### TO-DO ITEM
Turn every line of the records below into a Markdown table with the columns "Row" and "Text," numbering each row and leaving out blank lines and pictures.

Extracted page text data
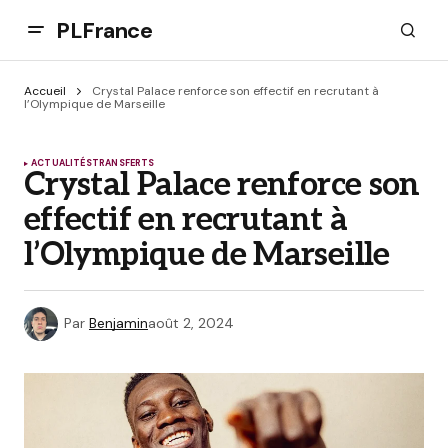
PLFrance
Accueil
Crystal Palace renforce son effectif en recrutant à
l’Olympique de Marseille
ACTUALITÉS
TRANSFERTS
Crystal Palace renforce son
effectif en recrutant à
l’Olympique de Marseille
Par
Benjamin
août 2, 2024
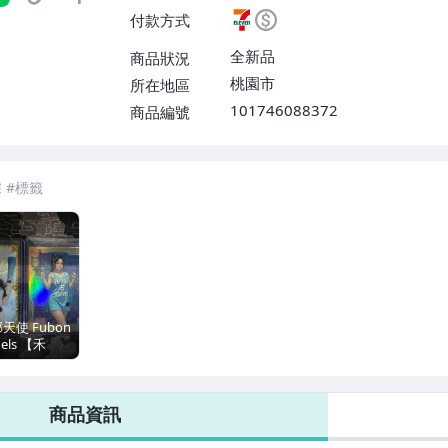
$38】
付款方式
全新品
商品狀況
桃園市
所在地區
101746088372
商品編號
7-ELEVEN 運費只要
38
元
不限金額、筆數，筆筆優惠無限次！
天使 Fubon
els 【禾
】 限量特卡組
低限量 超人
女孩 富邦悍將
商品資訊
隊 富邦
els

### OUTPUT
| Row | Text |
|---|---|
| 1 | PLFrance |
| 2 | Accueil |
| 3 | Crystal Palace renforce son effectif en recrutant à |
| 4 | l’Olympique de Marseille |
| 5 | ACTUALITÉS |
| 6 | TRANSFERTS |
| 7 | Crystal Palace renforce son |
| 8 | effectif en recrutant à |
| 9 | l’Olympique de Marseille |
| 10 | Par |
| 11 | Benjamin |
| 12 | août 2, 2024 |
| 13 | $38】 |
| 14 | 付款方式 |
| 15 | 全新品 |
| 16 | 商品狀況 |
| 17 | 桃園市 |
| 18 | 所在地區 |
| 19 | 101746088372 |
| 20 | 商品編號 |
| 21 | 7-ELEVEN 運費只要 |
| 22 | 38 |
| 23 | 元 |
| 24 | 不限金額、筆數，筆筆優惠無限次！ |
| 25 | 天使 Fubon |
| 26 | els 【禾 |
| 27 | 】 限量特卡組 |
| 28 | 低限量 超人 |
| 29 | 女孩 富邦悍將 |
| 30 | 商品資訊 |
| 31 | 隊 富邦 |
| 32 | els |